Required action: Scan the records for the string "text", then copy each line that has it.
───
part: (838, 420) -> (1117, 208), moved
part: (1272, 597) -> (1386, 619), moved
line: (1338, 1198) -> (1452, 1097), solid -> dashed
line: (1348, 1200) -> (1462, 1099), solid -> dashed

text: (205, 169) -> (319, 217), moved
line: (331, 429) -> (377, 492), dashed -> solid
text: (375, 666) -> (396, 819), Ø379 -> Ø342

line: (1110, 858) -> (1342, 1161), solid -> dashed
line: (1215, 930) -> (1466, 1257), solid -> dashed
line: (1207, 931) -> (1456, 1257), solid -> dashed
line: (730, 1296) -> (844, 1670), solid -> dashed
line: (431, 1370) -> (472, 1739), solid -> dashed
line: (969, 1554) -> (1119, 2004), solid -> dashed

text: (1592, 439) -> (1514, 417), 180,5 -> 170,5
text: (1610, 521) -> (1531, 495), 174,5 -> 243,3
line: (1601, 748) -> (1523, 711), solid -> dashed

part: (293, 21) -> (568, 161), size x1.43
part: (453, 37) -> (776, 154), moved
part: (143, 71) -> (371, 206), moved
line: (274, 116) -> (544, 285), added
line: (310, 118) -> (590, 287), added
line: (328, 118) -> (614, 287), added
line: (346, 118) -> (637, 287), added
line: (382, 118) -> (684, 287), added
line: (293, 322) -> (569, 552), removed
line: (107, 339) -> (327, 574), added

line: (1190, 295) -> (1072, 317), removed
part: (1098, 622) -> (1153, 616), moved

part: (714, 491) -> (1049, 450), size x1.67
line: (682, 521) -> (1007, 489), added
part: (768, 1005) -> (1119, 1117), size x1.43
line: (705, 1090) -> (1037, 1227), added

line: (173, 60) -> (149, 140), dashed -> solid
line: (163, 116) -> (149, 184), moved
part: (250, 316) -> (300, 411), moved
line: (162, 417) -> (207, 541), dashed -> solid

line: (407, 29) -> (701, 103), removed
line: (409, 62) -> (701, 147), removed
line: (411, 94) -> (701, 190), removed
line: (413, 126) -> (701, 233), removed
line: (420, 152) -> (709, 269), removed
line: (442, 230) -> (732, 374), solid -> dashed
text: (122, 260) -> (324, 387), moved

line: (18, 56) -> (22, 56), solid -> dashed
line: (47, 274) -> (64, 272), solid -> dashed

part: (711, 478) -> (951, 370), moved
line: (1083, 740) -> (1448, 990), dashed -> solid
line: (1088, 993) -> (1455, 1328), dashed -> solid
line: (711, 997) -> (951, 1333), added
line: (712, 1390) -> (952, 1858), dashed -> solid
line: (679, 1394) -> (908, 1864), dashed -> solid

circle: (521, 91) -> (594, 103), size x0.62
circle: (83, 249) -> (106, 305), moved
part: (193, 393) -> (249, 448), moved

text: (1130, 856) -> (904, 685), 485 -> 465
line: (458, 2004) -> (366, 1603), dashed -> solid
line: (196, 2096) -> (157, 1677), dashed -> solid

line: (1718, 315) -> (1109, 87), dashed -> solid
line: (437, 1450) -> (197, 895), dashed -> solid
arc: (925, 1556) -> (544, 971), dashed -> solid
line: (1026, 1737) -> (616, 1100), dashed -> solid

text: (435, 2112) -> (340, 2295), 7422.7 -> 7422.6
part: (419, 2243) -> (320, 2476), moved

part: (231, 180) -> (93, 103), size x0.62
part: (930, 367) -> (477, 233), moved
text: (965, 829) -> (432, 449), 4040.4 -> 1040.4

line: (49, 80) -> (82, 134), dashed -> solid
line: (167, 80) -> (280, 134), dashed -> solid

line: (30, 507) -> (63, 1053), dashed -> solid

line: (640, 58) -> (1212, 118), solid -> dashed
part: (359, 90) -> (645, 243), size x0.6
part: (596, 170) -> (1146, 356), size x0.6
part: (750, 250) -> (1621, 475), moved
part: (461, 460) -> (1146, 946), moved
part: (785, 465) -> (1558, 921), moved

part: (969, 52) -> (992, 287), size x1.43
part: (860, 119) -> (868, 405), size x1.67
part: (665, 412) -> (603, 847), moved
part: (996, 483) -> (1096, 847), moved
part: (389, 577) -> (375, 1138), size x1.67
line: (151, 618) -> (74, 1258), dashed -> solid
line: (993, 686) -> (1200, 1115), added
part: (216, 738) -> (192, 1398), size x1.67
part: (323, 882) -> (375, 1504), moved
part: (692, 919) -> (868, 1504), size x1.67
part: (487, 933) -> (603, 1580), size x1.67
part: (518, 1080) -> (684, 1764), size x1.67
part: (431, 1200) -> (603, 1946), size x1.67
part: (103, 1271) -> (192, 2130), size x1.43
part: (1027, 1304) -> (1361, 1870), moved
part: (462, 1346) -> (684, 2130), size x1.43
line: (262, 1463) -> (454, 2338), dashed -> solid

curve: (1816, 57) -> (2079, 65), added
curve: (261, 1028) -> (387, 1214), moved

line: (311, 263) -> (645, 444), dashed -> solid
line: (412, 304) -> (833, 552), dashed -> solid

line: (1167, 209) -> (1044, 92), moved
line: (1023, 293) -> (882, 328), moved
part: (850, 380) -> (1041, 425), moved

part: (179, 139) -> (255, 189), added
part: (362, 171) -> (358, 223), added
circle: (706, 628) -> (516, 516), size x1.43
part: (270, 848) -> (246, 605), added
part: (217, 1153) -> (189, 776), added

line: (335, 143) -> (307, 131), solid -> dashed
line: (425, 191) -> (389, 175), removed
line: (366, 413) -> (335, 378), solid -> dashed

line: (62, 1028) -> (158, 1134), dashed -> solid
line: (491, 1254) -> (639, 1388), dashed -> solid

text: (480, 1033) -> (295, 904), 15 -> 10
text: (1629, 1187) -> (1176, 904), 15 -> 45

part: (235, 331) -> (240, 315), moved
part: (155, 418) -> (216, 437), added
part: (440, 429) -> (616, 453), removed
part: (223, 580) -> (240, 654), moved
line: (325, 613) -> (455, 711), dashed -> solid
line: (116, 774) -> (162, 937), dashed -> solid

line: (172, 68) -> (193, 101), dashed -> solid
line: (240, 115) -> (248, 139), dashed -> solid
───
The answer:
text: (205, 169) -> (319, 217), moved
text: (375, 666) -> (396, 819), Ø379 -> Ø342
text: (1592, 439) -> (1514, 417), 180,5 -> 170,5
text: (1610, 521) -> (1531, 495), 174,5 -> 243,3
text: (122, 260) -> (324, 387), moved
text: (1130, 856) -> (904, 685), 485 -> 465
text: (435, 2112) -> (340, 2295), 7422.7 -> 7422.6
text: (965, 829) -> (432, 449), 4040.4 -> 1040.4
text: (480, 1033) -> (295, 904), 15 -> 10
text: (1629, 1187) -> (1176, 904), 15 -> 45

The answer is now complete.